A MergingIter is configured with a Transform that's applied to the span before surfacing it to the iterator user. A Transform may remove keys arbitrarily, but it may not modify the values themselves.
It may be the case that findNextFragmentSet finds no levels positioned at end boundaries, or that there are no spans remaining after applying a transform, in which case the span [m.start, m.end) overlaps with nothing. In this case findNextFragmentSet loops, repeating the above process again until it finds a span that does contain keys.
Memory safety ¶
The FragmentIterator interface only guarantees stability of a Span and its associated slices until the next positioning method is called. Adjacent Spans may be contained in different sstables, requring the FragmentIterator implementation to close one sstable, releasing its memory, before opening the next. Most of the state used by the MergingIter is derived from spans at current child iterator positions only, ensuring state is stable. The one exception is the start bound during forward iteration and the end bound during reverse iteration.
If the heap root originates from an end boundary when findNextFragmentSet begins, a Next on the heap root level may invalidate the end boundary. To accommodate this, find{Next,Prev}FragmentSet copy the initial boundary if the subsequent Next/Prev would move to the next span.
func (*MergingIter) AddLevel ¶
func (m *MergingIter) AddLevel(iter keyspan.FragmentIterator)

> **Work request 1**: According to the MergingIter documentation, what is a Transform forbidden to do?
> **Work request 2**: Transcribe the stretch of the MergingIter documentation from "It may be the" through "during reverse iteration.".
> **Work request 3**: Pick up the MergingIter documentation after its final line and write the next part.

Records from a data collection:
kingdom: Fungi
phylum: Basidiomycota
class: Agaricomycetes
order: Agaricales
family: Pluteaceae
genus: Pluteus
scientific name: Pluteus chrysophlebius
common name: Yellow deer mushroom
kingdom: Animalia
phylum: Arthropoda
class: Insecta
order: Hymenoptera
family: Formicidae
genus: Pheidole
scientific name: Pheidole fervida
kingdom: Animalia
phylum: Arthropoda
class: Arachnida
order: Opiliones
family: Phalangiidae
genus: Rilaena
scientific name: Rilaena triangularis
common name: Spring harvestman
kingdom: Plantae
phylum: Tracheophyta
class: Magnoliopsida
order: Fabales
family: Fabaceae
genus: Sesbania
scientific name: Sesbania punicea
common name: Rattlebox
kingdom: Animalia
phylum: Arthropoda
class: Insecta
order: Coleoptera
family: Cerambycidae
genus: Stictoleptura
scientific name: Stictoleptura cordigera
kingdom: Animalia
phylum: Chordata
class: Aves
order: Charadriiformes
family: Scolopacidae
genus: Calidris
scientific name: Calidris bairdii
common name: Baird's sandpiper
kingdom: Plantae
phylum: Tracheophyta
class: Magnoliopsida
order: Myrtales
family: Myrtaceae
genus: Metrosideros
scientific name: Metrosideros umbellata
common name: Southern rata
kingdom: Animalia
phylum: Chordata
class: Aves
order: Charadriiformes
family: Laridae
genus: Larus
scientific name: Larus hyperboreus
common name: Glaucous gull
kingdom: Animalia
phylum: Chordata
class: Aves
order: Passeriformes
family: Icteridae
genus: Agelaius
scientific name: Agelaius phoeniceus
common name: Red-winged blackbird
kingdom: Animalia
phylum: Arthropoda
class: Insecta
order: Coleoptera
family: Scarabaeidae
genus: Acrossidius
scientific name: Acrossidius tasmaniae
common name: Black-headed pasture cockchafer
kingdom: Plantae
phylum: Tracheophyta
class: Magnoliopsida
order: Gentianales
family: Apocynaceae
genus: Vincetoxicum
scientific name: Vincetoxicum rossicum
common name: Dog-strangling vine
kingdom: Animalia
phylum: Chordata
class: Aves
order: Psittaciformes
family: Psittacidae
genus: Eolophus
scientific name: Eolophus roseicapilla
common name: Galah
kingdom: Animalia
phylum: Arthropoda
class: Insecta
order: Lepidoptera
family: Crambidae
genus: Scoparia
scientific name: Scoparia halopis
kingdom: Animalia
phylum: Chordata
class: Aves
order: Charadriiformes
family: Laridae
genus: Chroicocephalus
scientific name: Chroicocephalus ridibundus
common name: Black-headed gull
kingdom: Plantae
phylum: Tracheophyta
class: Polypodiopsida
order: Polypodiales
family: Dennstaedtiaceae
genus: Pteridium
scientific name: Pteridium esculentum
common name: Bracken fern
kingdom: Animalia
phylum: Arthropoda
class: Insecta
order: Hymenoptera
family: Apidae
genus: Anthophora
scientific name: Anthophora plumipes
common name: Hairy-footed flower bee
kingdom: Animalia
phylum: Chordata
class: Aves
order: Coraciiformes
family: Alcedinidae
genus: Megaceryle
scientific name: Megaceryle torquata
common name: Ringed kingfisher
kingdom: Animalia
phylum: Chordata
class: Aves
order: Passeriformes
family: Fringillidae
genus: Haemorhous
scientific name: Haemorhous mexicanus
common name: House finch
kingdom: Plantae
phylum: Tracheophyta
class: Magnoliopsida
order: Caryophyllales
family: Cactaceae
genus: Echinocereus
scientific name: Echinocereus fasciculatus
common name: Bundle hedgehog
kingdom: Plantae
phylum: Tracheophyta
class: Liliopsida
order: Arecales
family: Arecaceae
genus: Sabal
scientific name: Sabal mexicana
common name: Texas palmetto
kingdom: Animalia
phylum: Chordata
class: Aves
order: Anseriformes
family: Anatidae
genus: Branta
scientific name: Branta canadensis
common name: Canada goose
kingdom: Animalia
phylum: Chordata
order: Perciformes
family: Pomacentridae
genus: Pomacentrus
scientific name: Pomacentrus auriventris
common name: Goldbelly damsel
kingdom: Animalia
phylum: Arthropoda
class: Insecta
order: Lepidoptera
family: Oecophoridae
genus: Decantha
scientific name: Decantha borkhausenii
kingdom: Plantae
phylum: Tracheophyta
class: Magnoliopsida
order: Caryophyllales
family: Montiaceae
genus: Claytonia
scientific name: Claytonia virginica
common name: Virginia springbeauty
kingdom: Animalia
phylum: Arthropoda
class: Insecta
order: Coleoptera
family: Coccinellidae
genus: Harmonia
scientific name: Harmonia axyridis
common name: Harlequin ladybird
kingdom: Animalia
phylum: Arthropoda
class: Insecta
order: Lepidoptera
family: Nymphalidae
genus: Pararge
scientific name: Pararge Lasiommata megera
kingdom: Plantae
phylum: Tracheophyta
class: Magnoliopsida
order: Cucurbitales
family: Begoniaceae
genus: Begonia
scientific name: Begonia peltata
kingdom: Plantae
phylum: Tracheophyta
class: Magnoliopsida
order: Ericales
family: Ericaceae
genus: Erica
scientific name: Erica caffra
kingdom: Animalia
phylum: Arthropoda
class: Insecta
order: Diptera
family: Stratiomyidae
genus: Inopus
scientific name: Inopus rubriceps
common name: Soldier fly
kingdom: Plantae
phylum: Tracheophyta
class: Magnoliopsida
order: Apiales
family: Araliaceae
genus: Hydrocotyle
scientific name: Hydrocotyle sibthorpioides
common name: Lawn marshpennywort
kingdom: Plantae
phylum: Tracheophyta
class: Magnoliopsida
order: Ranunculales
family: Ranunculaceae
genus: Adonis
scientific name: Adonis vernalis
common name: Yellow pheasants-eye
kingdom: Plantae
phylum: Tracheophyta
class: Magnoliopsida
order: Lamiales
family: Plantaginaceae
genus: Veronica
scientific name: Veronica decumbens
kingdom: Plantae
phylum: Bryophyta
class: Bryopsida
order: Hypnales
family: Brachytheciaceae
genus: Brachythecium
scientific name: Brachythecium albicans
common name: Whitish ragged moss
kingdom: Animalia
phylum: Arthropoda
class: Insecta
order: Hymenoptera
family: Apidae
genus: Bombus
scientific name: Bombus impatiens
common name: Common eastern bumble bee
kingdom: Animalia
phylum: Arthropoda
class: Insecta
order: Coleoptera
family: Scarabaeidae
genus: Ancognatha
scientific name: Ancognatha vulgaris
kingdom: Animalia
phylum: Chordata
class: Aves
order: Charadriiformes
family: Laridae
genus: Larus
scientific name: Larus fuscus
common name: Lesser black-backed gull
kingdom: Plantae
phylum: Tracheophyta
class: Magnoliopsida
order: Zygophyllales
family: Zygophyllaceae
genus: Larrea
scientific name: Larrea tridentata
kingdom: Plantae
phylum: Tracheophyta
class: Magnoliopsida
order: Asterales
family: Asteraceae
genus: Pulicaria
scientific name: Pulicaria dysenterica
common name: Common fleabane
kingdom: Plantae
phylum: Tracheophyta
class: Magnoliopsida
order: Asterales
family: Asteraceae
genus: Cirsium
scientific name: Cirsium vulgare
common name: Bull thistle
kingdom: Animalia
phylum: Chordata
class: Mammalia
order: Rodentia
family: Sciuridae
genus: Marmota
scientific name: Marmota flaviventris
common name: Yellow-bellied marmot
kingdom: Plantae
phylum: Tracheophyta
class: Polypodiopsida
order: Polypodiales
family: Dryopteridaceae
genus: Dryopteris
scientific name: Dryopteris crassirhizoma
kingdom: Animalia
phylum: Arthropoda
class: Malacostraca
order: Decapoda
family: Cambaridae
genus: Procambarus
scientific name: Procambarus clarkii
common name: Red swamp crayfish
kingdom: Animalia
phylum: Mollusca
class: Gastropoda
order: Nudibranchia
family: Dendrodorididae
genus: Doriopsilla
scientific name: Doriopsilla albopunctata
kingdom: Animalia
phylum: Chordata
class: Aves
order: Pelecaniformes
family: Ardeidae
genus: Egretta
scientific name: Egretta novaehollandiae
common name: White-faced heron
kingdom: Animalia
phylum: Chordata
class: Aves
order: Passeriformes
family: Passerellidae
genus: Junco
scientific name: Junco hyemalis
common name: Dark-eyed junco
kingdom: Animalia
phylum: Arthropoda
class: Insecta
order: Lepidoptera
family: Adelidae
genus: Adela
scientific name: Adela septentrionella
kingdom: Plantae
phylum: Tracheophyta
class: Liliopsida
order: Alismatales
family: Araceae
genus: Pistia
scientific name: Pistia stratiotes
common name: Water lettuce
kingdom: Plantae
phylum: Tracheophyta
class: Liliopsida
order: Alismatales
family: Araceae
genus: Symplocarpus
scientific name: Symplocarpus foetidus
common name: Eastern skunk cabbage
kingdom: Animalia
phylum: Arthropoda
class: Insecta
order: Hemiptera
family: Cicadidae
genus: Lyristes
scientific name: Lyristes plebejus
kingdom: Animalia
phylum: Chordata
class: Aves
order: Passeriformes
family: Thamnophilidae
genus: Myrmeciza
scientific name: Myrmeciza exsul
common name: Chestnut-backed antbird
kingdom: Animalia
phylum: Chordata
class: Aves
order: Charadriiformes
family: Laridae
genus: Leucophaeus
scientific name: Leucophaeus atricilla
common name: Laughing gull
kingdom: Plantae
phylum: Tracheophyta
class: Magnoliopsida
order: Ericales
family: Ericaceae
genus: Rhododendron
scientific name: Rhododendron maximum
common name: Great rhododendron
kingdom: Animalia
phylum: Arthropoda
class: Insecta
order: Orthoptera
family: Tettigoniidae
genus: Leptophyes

> **Written reply 1**: It may not modify the values themselves.

> **Written reply 2**:
It may be the case that findNextFragmentSet finds no levels positioned at end boundaries, or that there are no spans remaining after applying a transform, in which case the span [m.start, m.end) overlaps with nothing. In this case findNextFragmentSet loops, repeating the above process again until it finds a span that does contain keys.
Memory safety ¶
The FragmentIterator interface only guarantees stability of a Span and its associated slices until the next positioning method is called. Adjacent Spans may be contained in different sstables, requring the FragmentIterator implementation to close one sstable, releasing its memory, before opening the next. Most of the state used by the MergingIter is derived from spans at current child iterator positions only, ensuring state is stable. The one exception is the start bound during forward iteration and the end bound during reverse iteration.

> **Written reply 3**:
AddLevel adds a new level to the bottom of the merging iterator. AddLevel must be called after Init and before any other method.
func (*MergingIter) Close ¶
func (m *MergingIter) Close()
Close closes the iterator, releasing all acquired resources.
func (*MergingIter) DebugString ¶
func (m *MergingIter) DebugString() string
DebugString returns a string representing the current internal state of the merging iterator and its heap for debugging purposes.
func (*MergingIter) DebugTree ¶
func (m *MergingIter) DebugTree(tp treeprinter.Node)
DebugTree is part of the FragmentIterator interface.
func (*MergingIter) First ¶
func (m *MergingIter) First() (*keyspan.Span, error)
First seeks the iterator to the first span.
func (*MergingIter) Init ¶
func (m *MergingIter) Init( comparer *base.Comparer, transformer keyspan.Transformer, bufs *MergingBuffers, iters ...keyspan.FragmentIterator, )
Init initializes the merging iterator with the provided fragment iterators.
func (*MergingIter) Last ¶
func (m *MergingIter) Last() (*keyspan.Span, error)
Last seeks the iterator to the last span.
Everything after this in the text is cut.